* [Data extracts]:

*-*-*

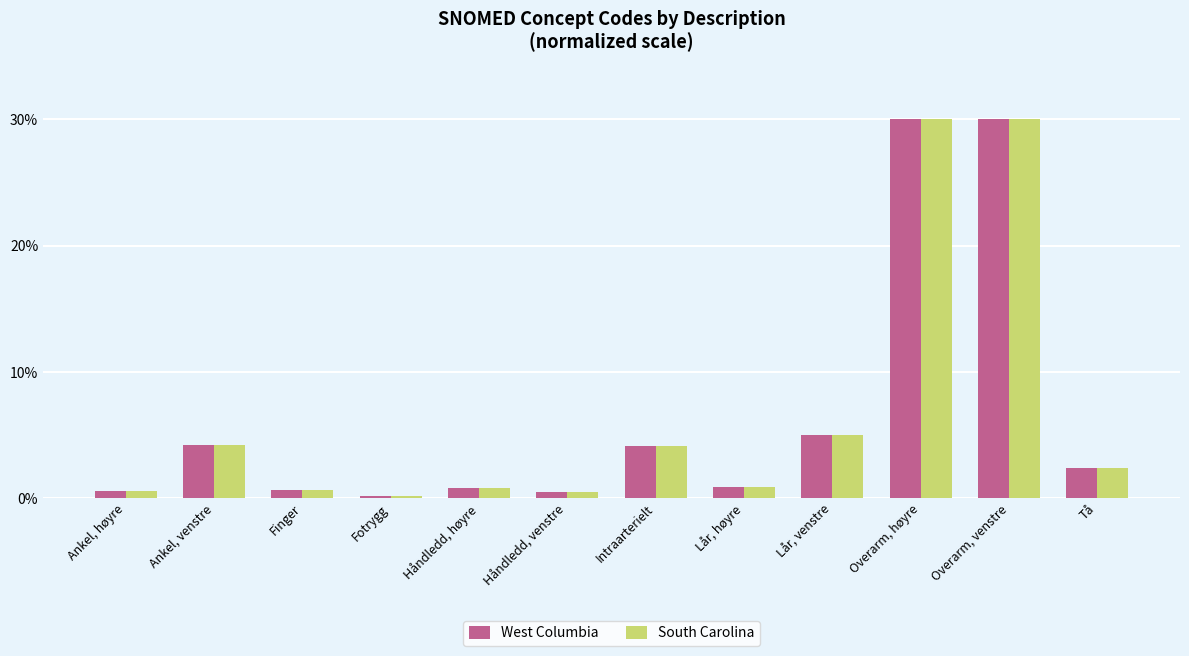

Rank the categories by South Carolina value from lowest to highest.

Fotrygg, Håndledd, venstre, Ankel, høyre, Finger, Håndledd, høyre, Lår, høyre, Tå, Intraarterielt, Ankel, venstre, Lår, venstre, Overarm, venstre, Overarm, høyre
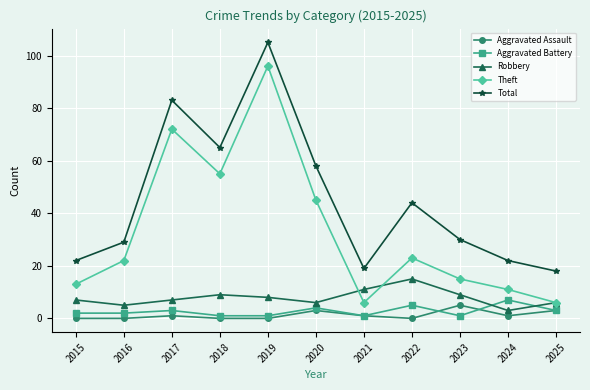

How many series are shown in this chart?

5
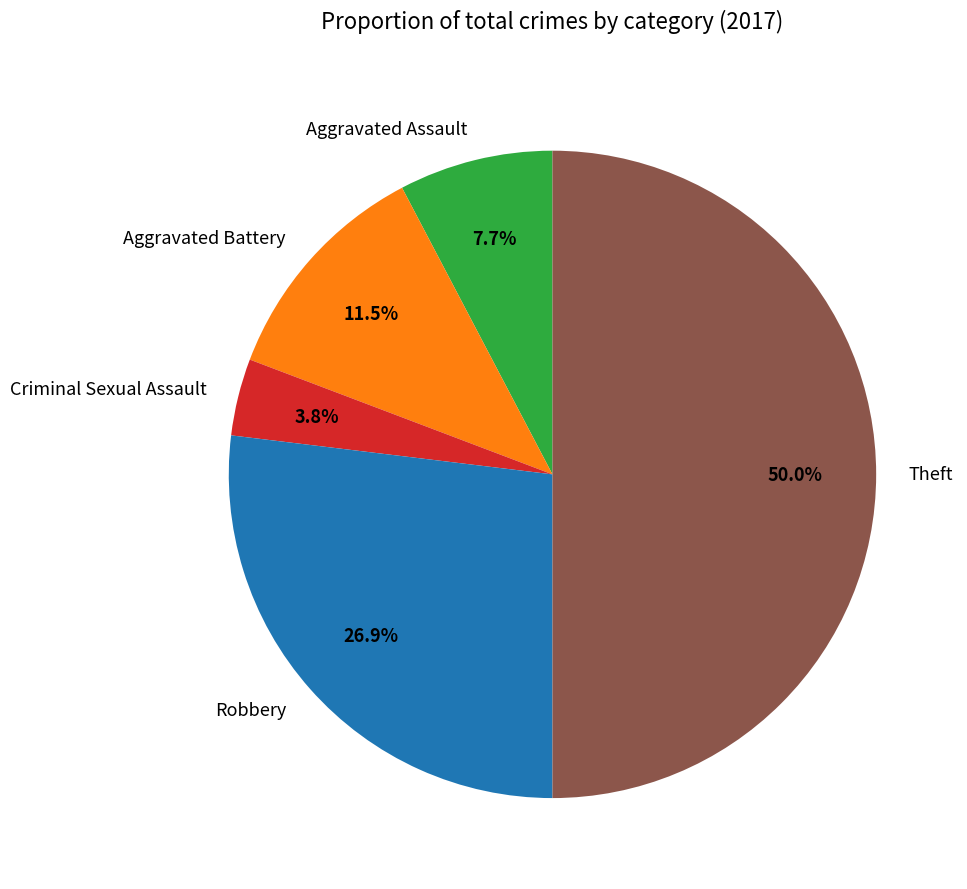

Which slice is the largest?

Theft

*-*-*

* [Prompt]:
Rewrite the material above as a JSON list of strings, with one string for each line. Skip blank lines and leave out the pictures.

* [Output of the task]:
[
  "Rank the categories by South Carolina value from lowest to highest.",
  "Fotrygg, Håndledd, venstre, Ankel, høyre, Finger, Håndledd, høyre, Lår, høyre, Tå, Intraarterielt, Ankel, venstre, Lår, venstre, Overarm, venstre, Overarm, høyre",
  "How many series are shown in this chart?",
  "5",
  "Which slice is the largest?",
  "Theft"
]